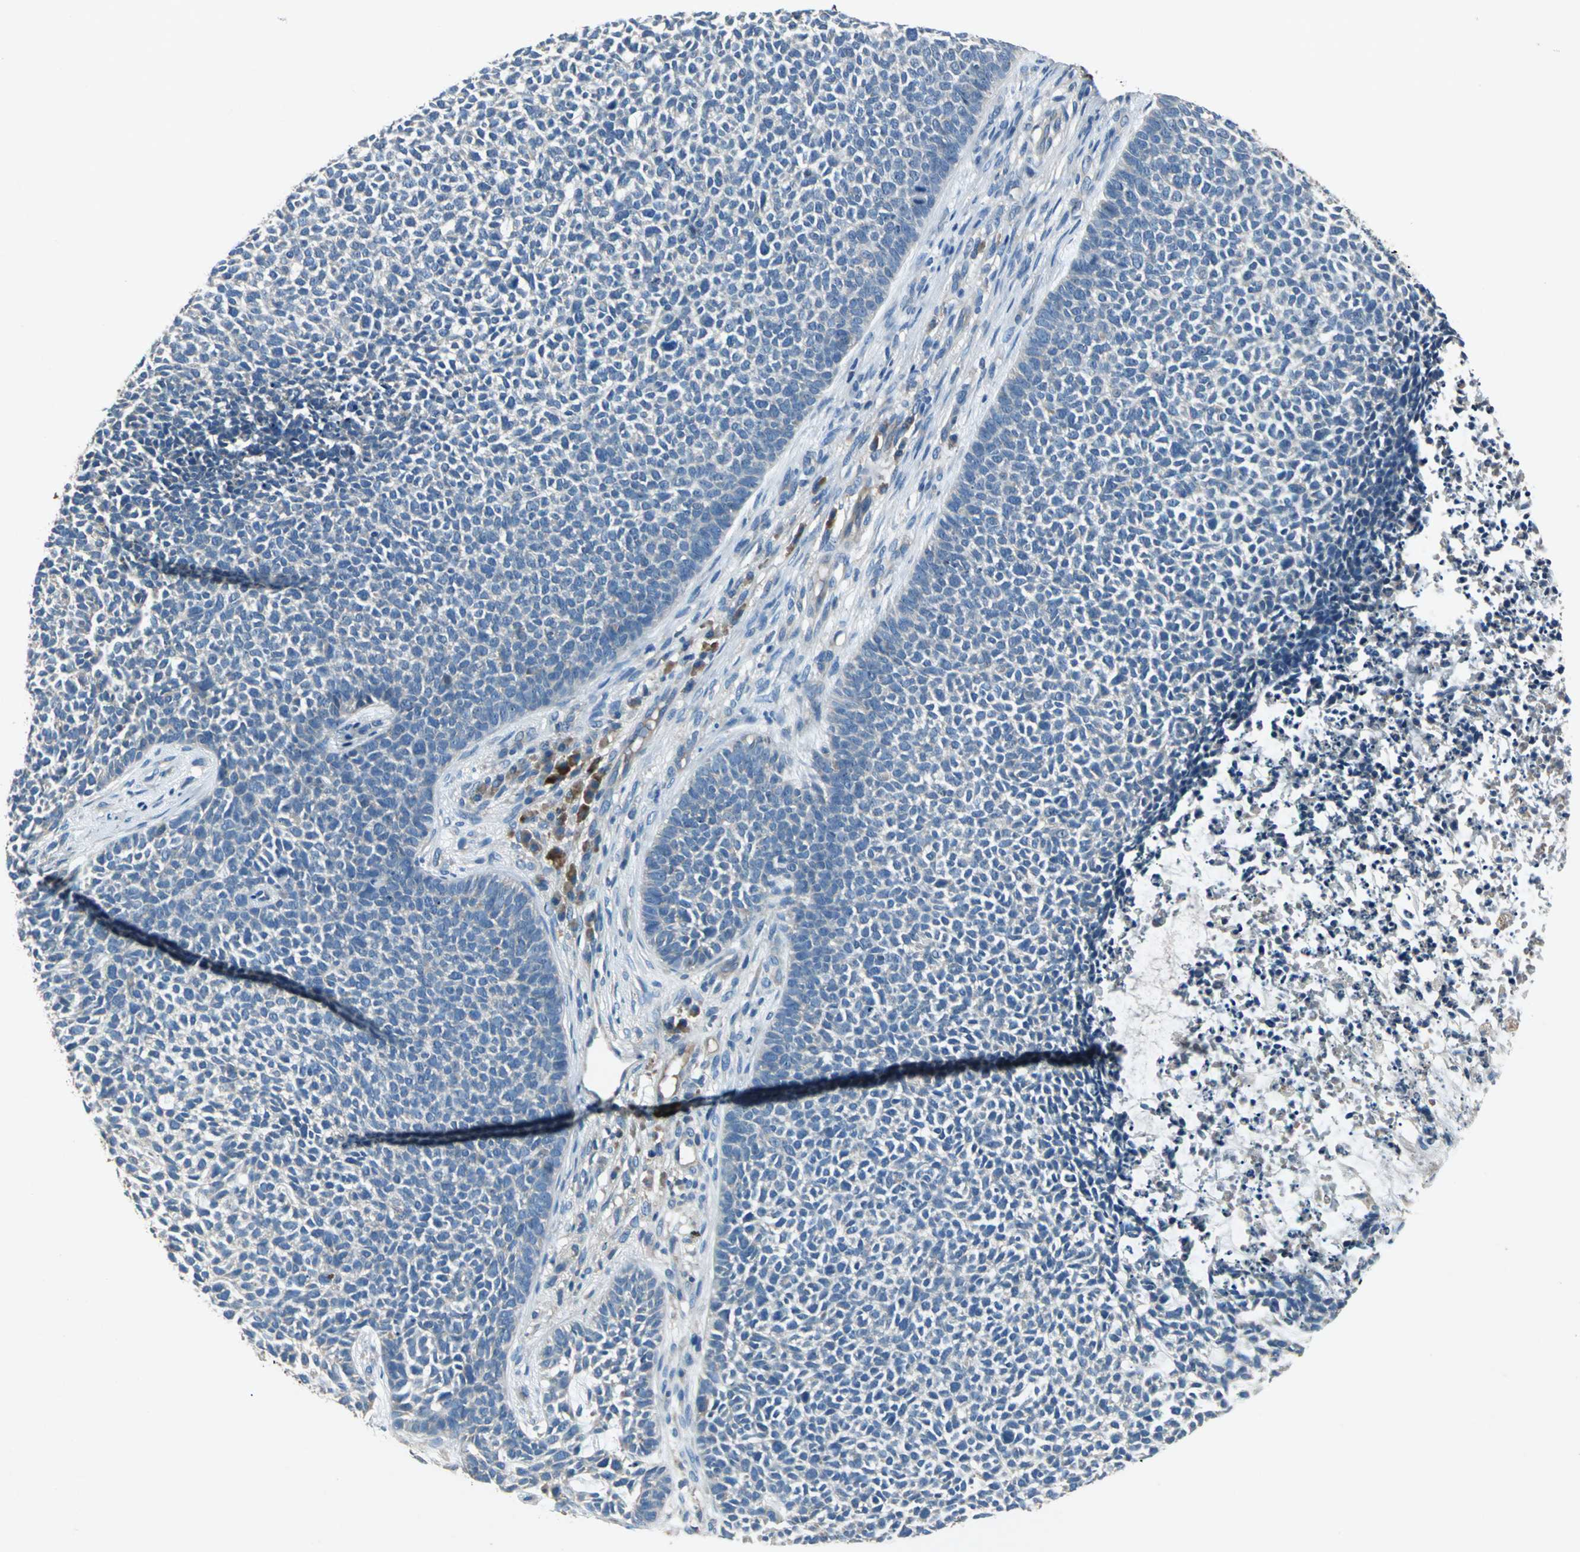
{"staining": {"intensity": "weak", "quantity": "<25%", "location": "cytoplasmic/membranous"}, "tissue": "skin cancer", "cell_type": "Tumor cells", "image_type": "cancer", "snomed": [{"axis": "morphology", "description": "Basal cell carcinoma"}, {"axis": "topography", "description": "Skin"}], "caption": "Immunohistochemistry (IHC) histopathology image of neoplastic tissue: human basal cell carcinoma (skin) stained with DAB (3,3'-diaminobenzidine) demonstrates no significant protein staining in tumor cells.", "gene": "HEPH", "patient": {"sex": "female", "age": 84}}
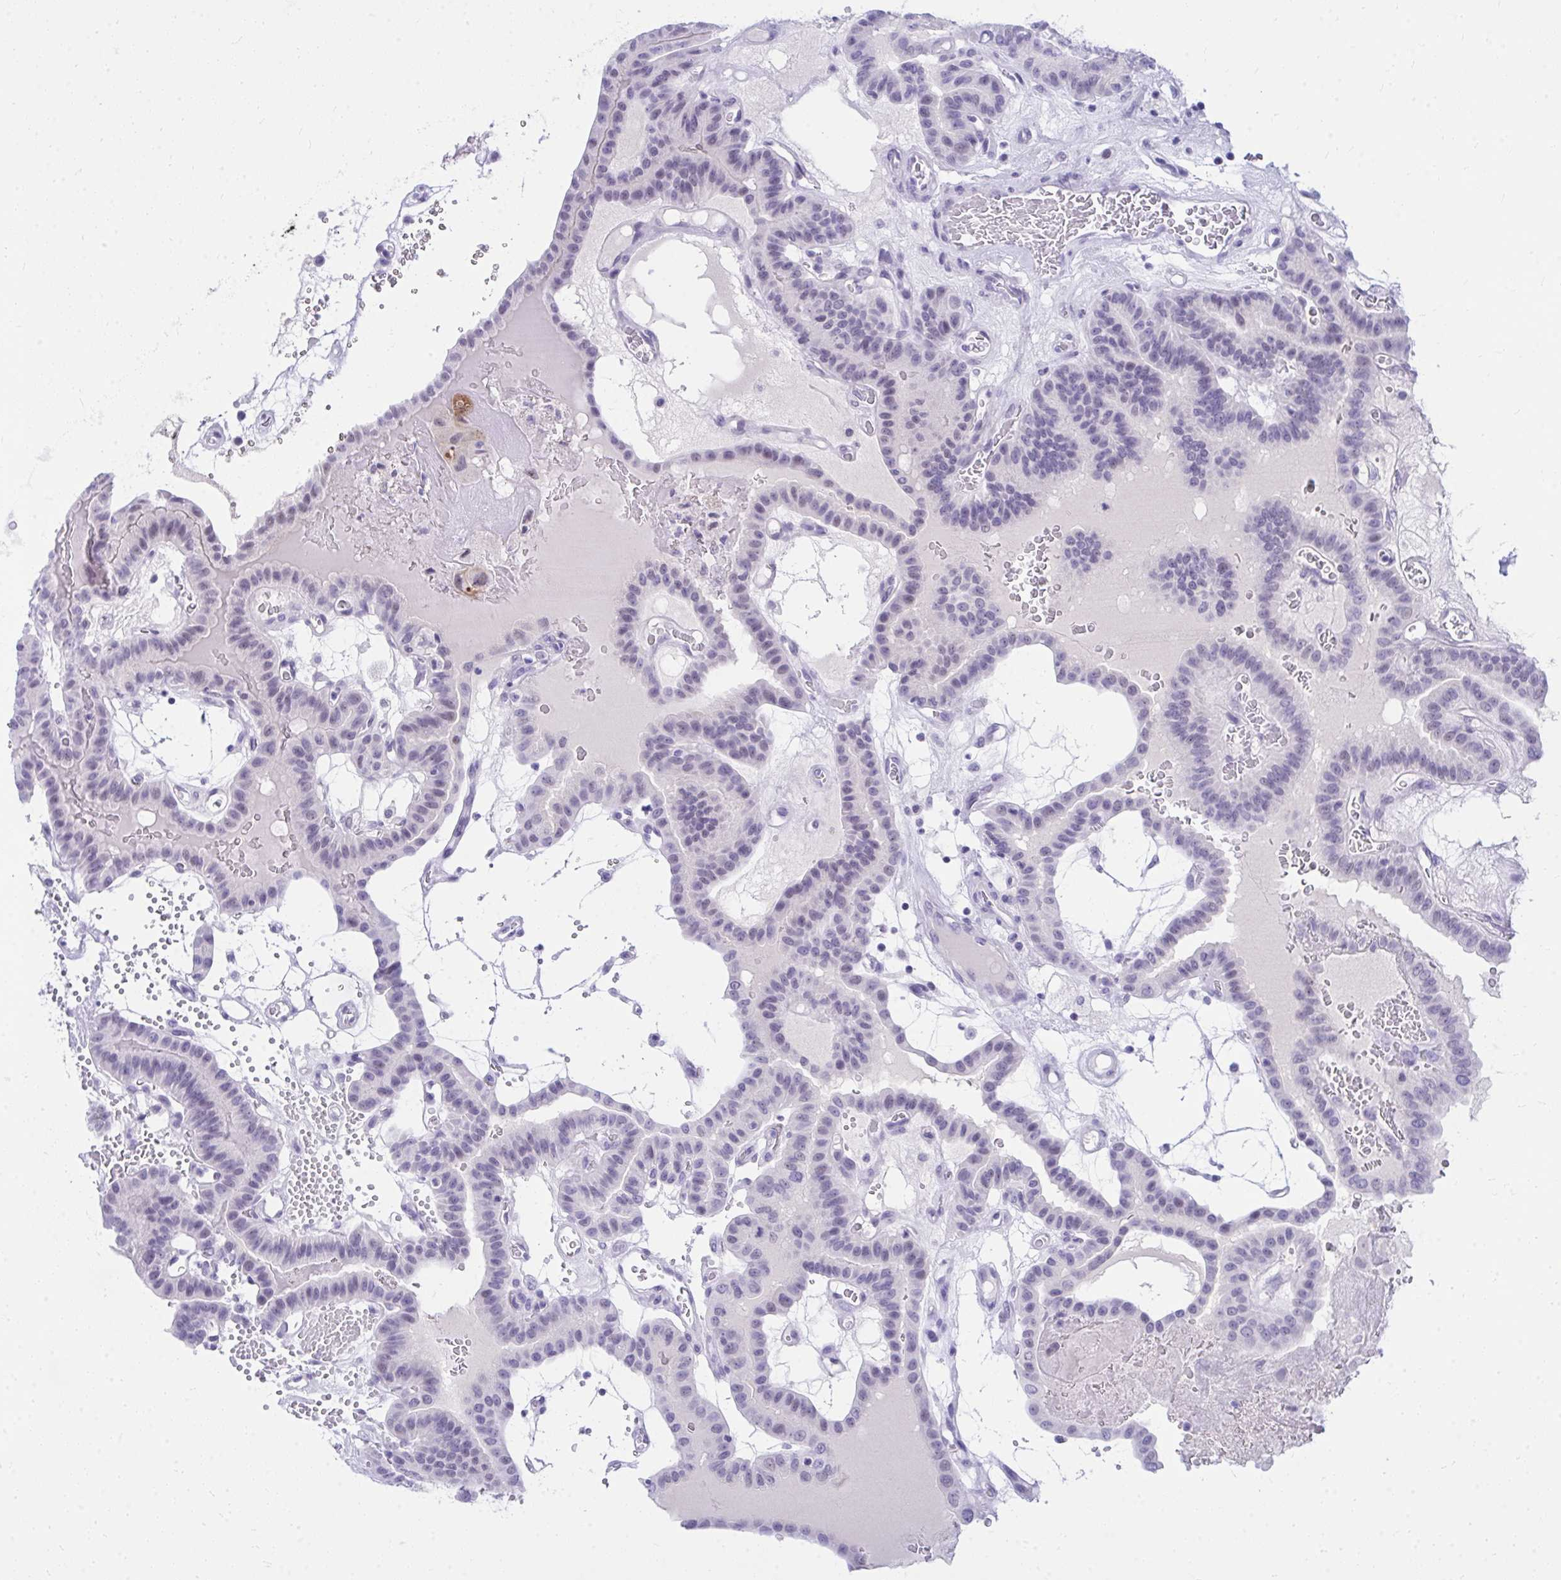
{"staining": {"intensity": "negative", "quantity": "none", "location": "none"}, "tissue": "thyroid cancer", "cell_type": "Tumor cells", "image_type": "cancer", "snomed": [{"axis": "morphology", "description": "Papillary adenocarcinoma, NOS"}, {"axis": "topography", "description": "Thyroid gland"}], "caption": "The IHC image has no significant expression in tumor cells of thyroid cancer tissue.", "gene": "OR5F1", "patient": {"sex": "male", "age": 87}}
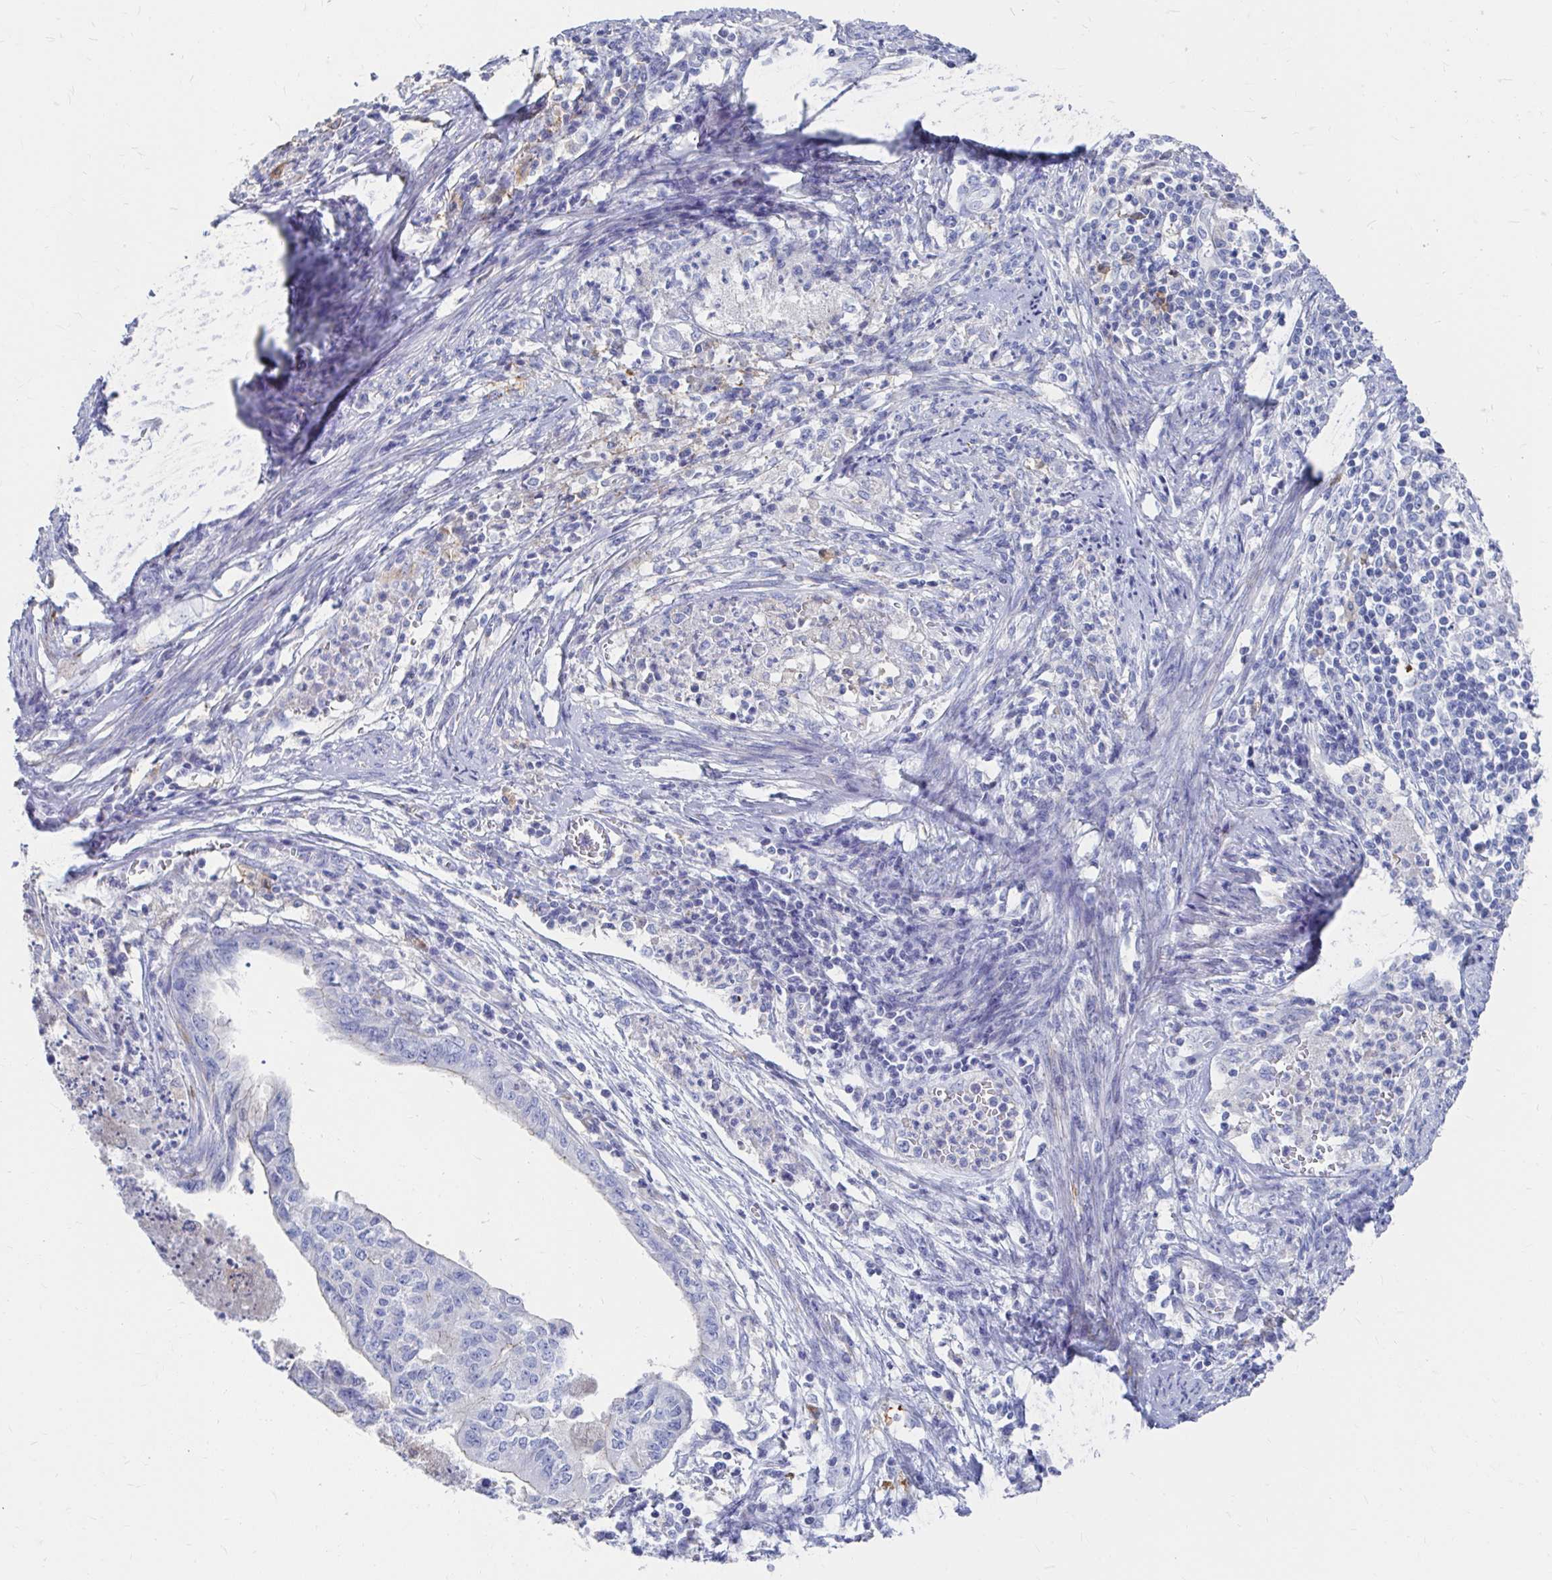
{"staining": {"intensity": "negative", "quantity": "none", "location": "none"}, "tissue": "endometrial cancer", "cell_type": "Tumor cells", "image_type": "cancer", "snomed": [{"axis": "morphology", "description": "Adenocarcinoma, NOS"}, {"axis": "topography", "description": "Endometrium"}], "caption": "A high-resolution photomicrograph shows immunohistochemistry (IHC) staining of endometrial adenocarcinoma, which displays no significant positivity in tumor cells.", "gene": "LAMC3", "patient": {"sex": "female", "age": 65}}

=== What you need to do ===
No pictures, please. Output the listing above exactly as it stands.

=== Output for this task ===
{"staining": {"intensity": "weak", "quantity": "<25%", "location": "cytoplasmic/membranous"}, "tissue": "skin cancer", "cell_type": "Tumor cells", "image_type": "cancer", "snomed": [{"axis": "morphology", "description": "Basal cell carcinoma"}, {"axis": "topography", "description": "Skin"}], "caption": "Immunohistochemistry (IHC) histopathology image of neoplastic tissue: human basal cell carcinoma (skin) stained with DAB (3,3'-diaminobenzidine) demonstrates no significant protein staining in tumor cells.", "gene": "HEPH", "patient": {"sex": "female", "age": 84}}
{"staining": {"intensity": "negative", "quantity": "none", "location": "none"}, "tissue": "thyroid cancer", "cell_type": "Tumor cells", "image_type": "cancer", "snomed": [{"axis": "morphology", "description": "Papillary adenocarcinoma, NOS"}, {"axis": "topography", "description": "Thyroid gland"}], "caption": "The IHC image has no significant expression in tumor cells of thyroid cancer tissue.", "gene": "OR5F1", "patient": {"sex": "male", "age": 87}}
{"staining": {"intensity": "negative", "quantity": "none", "location": "none"}, "tissue": "endometrial cancer", "cell_type": "Tumor cells", "image_type": "cancer", "snomed": [{"axis": "morphology", "description": "Adenocarcinoma, NOS"}, {"axis": "topography", "description": "Endometrium"}], "caption": "A high-resolution photomicrograph shows immunohistochemistry (IHC) staining of endometrial adenocarcinoma, which displays no significant positivity in tumor cells.", "gene": "LAMC3", "patient": {"sex": "female", "age": 65}}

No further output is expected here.